### QUESTIONS
a – Extract everything in the sanctification quotations from "SANCTIFICATION-POSITIONAL" down to "Jesus Christ.", both included.
b – Reproduce word for word everything in the rows from their very first line down to the line containing "den sjove gave, kan løsningen være", including that line, and nothing more.

### TEXT SECTION
=====
SANCTIFICATION-POSITIONAL
But I
observed that, although I was such a great sinner before conversion, God never
burdened me heavily with the guilt of sins committed while I was in ignorance. He
only showed me that I was lost if I did not have Christ because I had been a
sinner. I saw that I needed a perfect righteousness to present me without fault
before God, and this righteousness was nowhere to be found but in the person of
Jesus Christ.
Grace Abounding to the Chief of Sinners,
Evangelical Press, 2000, p. 51.
One
day as I was passing into the field…this sentence fell upon my soul. Thy
righteousness is in heaven. And…I saw with the eyes of my soul Jesus Christ
at God’s right hand; there, I say, was my righteousness; so that wherever I
was, or whatever I was doing, God could not say of me, he [lacks] my
righteousness, for that was just before him. I also saw, moreover, that it was
not my good frame of heart that made my righteousness better, nor yet my bad
frame that made my righteousness worse, for my righteousness was Jesus Christ
himself, “The same yesterday, today, and forever” (Heb. 13:8). Now did my
chains fall off my legs indeed. I was loosed from my afflictions and irons; my
temptations also fled away; so that from that time those dreadful scriptures of
God left off to trouble me; now went I also home rejoicing for the grace and
love of God.
John Bunyan
Grace Abounding to the Chief of Sinners.
There is nothing in us or done by
us, at any stage of our earthly development, because of which we are acceptable
to God. We must always be accepted for Christ’s sake, or we cannot be accepted
at all. This is not true of us only when we believe. It is just as true after
we have believed. It will continue to be true as long as we live. Our need of
Christ does not cease with our believing; nor does the nature of our relation
to Him or to God through Him ever alter, no matter what our attainments in
Christian graces or our achievements in behavior may be. It is always on His
“blood and righteousness” alone that we can rest.
B.B. Warfield
The
Works of Benjamin B. Warfield, vol. VII, Baker, reprinted 1991, p. 113.
I learned
early on that to be “set apart” is not a punishment; it is not an attempt on
God’s part to deprive us or to condemn us to a cheerless, joyless
lifestyle. It is a priceless privilege –
it is a call to belong, to be cherished, to enter into an intimate love
relationship with God Himself, much as a groom declares his intent to set his
bride apart from all other women to be his beloved wife; to fit into the grand,
eternal plan of our redeeming God for this universe; to experience the
exquisite joys and purposes for which we were created; to be freed from all
that destroys our true happiness.
Nancy Leigh DeMoss
Holiness, The Heart God Purifies, Moody
Publishers, p. 33-34.
Paul
[addressed] the Corinthians as “those sanctified in Christ Jesus, called to be
saints” (1 Cor. 1:2).
The congregation in Corinth was anything but a “holy” people in terms of life
and conduct; false teaching, schisms, and immorality marred the church. Still,
it was a congregation of saints, of the sanctified, because in spite of the
sinful conduct of many of its members and the worldly character of the church
itself, it was still the church of God in Corinth.
=====
### EXTRACTED ENTRIES
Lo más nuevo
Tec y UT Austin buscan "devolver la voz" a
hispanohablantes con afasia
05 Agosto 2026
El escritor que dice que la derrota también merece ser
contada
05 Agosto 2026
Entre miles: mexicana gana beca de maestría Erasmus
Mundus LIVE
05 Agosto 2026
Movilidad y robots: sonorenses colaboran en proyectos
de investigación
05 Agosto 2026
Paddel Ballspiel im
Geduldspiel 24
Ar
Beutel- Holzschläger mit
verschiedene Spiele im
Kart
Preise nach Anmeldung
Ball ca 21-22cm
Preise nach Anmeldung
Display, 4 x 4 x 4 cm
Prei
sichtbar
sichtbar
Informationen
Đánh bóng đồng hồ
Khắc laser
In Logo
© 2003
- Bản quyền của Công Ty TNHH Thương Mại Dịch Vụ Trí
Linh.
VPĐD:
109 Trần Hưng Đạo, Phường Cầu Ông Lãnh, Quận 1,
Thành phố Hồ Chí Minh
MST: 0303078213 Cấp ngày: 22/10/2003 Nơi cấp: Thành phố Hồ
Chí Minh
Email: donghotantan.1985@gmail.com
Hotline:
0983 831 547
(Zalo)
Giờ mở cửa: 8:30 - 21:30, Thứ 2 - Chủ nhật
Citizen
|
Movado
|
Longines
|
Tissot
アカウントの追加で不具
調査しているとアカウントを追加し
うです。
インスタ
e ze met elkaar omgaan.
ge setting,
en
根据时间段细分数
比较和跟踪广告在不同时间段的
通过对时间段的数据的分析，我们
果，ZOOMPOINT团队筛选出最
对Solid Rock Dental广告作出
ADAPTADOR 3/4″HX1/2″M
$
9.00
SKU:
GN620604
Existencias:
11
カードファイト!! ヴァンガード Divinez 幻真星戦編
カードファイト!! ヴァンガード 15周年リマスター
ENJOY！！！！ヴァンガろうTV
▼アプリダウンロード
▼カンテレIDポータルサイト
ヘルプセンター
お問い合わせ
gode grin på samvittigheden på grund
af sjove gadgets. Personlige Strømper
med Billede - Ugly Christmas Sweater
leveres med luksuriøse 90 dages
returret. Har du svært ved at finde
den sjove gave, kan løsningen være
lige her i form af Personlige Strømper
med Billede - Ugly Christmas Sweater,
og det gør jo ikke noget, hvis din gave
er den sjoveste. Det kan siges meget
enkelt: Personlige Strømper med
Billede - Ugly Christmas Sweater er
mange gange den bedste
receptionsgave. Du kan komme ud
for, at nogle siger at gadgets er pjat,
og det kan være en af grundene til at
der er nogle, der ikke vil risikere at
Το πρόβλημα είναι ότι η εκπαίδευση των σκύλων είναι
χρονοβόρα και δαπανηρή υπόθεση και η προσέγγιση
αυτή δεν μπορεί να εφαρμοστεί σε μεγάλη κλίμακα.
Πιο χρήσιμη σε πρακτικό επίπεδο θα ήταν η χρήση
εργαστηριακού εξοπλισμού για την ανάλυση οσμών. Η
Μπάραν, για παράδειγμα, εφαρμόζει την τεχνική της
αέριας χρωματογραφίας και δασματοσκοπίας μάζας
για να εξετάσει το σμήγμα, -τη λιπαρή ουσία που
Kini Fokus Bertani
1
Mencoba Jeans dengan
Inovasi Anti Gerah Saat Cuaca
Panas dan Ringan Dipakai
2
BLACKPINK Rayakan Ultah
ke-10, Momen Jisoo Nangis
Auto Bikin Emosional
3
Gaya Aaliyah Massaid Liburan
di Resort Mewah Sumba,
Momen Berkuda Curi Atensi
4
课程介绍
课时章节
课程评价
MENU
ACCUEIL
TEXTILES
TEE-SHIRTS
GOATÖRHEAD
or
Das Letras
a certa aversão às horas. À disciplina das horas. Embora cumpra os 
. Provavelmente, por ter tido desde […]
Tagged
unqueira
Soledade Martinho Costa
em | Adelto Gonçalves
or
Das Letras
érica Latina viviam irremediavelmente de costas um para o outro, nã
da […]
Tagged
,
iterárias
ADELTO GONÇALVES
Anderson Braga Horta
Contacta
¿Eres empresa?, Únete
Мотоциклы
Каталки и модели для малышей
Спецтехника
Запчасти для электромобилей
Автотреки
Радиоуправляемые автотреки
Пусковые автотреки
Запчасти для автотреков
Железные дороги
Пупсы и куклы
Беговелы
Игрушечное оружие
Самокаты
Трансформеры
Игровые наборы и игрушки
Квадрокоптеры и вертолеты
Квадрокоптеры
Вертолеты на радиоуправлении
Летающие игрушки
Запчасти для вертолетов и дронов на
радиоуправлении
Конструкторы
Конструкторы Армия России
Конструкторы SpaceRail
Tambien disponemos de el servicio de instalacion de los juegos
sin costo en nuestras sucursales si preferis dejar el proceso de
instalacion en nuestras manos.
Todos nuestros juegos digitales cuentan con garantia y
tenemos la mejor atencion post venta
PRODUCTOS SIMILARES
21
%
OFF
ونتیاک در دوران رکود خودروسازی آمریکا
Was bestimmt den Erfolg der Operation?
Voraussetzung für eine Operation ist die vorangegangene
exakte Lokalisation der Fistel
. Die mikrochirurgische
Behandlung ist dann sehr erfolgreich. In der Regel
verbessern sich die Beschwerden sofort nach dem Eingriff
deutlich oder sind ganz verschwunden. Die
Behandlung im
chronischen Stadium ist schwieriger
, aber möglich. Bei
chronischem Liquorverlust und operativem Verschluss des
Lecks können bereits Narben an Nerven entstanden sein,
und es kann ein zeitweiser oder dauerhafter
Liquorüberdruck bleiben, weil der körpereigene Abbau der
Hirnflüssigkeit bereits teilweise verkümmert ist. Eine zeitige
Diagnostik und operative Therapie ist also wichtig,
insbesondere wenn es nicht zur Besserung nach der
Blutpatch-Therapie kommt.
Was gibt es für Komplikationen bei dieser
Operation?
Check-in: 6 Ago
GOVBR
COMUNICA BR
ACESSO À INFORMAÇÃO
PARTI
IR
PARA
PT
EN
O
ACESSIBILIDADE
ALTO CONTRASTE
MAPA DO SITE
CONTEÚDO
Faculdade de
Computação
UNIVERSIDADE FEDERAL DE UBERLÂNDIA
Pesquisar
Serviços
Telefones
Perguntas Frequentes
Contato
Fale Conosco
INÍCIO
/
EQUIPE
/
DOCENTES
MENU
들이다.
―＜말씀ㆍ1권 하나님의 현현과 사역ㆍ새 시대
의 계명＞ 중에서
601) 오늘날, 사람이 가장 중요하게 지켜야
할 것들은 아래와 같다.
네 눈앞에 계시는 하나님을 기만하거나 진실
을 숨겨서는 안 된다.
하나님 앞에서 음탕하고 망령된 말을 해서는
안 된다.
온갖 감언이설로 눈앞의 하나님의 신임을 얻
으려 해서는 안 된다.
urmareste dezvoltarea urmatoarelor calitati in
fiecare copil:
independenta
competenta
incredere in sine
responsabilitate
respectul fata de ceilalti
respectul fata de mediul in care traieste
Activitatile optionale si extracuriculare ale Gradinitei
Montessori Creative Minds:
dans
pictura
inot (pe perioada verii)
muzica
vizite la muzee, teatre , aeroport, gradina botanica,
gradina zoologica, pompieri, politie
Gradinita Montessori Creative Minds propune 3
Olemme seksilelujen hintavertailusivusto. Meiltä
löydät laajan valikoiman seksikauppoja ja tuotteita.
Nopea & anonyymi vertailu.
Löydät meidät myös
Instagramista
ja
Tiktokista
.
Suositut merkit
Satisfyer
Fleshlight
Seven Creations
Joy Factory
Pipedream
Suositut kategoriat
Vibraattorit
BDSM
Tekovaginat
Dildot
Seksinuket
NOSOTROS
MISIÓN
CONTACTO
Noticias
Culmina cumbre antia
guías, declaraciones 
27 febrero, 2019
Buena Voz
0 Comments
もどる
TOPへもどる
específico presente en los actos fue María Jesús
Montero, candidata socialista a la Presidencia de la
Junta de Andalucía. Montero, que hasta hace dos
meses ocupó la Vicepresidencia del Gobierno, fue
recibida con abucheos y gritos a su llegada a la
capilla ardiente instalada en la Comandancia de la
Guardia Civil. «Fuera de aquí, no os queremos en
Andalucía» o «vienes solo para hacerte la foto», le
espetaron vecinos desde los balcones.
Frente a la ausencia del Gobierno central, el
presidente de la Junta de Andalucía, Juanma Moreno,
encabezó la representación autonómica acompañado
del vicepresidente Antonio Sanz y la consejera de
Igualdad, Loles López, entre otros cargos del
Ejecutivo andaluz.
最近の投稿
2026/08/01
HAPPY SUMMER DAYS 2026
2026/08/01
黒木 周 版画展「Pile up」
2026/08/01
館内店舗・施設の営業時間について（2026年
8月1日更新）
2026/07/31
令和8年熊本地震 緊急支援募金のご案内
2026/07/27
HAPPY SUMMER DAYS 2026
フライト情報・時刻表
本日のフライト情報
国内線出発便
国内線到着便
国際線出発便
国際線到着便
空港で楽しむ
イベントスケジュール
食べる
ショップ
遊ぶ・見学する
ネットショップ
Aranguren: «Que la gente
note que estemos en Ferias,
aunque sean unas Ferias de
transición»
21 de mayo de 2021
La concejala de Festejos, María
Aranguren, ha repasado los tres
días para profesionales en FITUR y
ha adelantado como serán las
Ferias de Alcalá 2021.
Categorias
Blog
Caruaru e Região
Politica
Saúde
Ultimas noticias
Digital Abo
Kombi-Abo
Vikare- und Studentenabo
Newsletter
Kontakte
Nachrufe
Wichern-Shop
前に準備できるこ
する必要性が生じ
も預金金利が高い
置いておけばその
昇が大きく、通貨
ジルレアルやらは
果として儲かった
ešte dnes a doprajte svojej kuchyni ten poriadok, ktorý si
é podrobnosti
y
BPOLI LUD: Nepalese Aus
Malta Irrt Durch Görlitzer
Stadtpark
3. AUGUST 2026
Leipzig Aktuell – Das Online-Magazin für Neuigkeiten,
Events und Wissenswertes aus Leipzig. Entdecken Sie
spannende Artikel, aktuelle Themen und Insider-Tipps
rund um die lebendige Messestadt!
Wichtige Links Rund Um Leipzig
=====
### SOLUTIONS
a –
SANCTIFICATION-POSITIONAL
But I
observed that, although I was such a great sinner before conversion, God never
burdened me heavily with the guilt of sins committed while I was in ignorance. He
only showed me that I was lost if I did not have Christ because I had been a
sinner. I saw that I needed a perfect righteousness to present me without fault
before God, and this righteousness was nowhere to be found but in the person of
Jesus Christ.

b –
Lo más nuevo
Tec y UT Austin buscan "devolver la voz" a
hispanohablantes con afasia
05 Agosto 2026
El escritor que dice que la derrota también merece ser
contada
05 Agosto 2026
Entre miles: mexicana gana beca de maestría Erasmus
Mundus LIVE
05 Agosto 2026
Movilidad y robots: sonorenses colaboran en proyectos
de investigación
05 Agosto 2026
Paddel Ballspiel im
Geduldspiel 24
Ar
Beutel- Holzschläger mit
verschiedene Spiele im
Kart
Preise nach Anmeldung
Ball ca 21-22cm
Preise nach Anmeldung
Display, 4 x 4 x 4 cm
Prei
sichtbar
sichtbar
Informationen
Đánh bóng đồng hồ
Khắc laser
In Logo
© 2003
- Bản quyền của Công Ty TNHH Thương Mại Dịch Vụ Trí
Linh.
VPĐD:
109 Trần Hưng Đạo, Phường Cầu Ông Lãnh, Quận 1,
Thành phố Hồ Chí Minh
MST: 0303078213 Cấp ngày: 22/10/2003 Nơi cấp: Thành phố Hồ
Chí Minh
Email: donghotantan.1985@gmail.com
Hotline:
0983 831 547
(Zalo)
Giờ mở cửa: 8:30 - 21:30, Thứ 2 - Chủ nhật
Citizen
|
Movado
|
Longines
|
Tissot
アカウントの追加で不具
調査しているとアカウントを追加し
うです。
インスタ
e ze met elkaar omgaan.
ge setting,
en
根据时间段细分数
比较和跟踪广告在不同时间段的
通过对时间段的数据的分析，我们
果，ZOOMPOINT团队筛选出最
对Solid Rock Dental广告作出
ADAPTADOR 3/4″HX1/2″M
$
9.00
SKU:
GN620604
Existencias:
11
カードファイト!! ヴァンガード Divinez 幻真星戦編
カードファイト!! ヴァンガード 15周年リマスター
ENJOY！！！！ヴァンガろうTV
▼アプリダウンロード
▼カンテレIDポータルサイト
ヘルプセンター
お問い合わせ
gode grin på samvittigheden på grund
af sjove gadgets. Personlige Strømper
med Billede - Ugly Christmas Sweater
leveres med luksuriøse 90 dages
returret. Har du svært ved at finde
den sjove gave, kan løsningen være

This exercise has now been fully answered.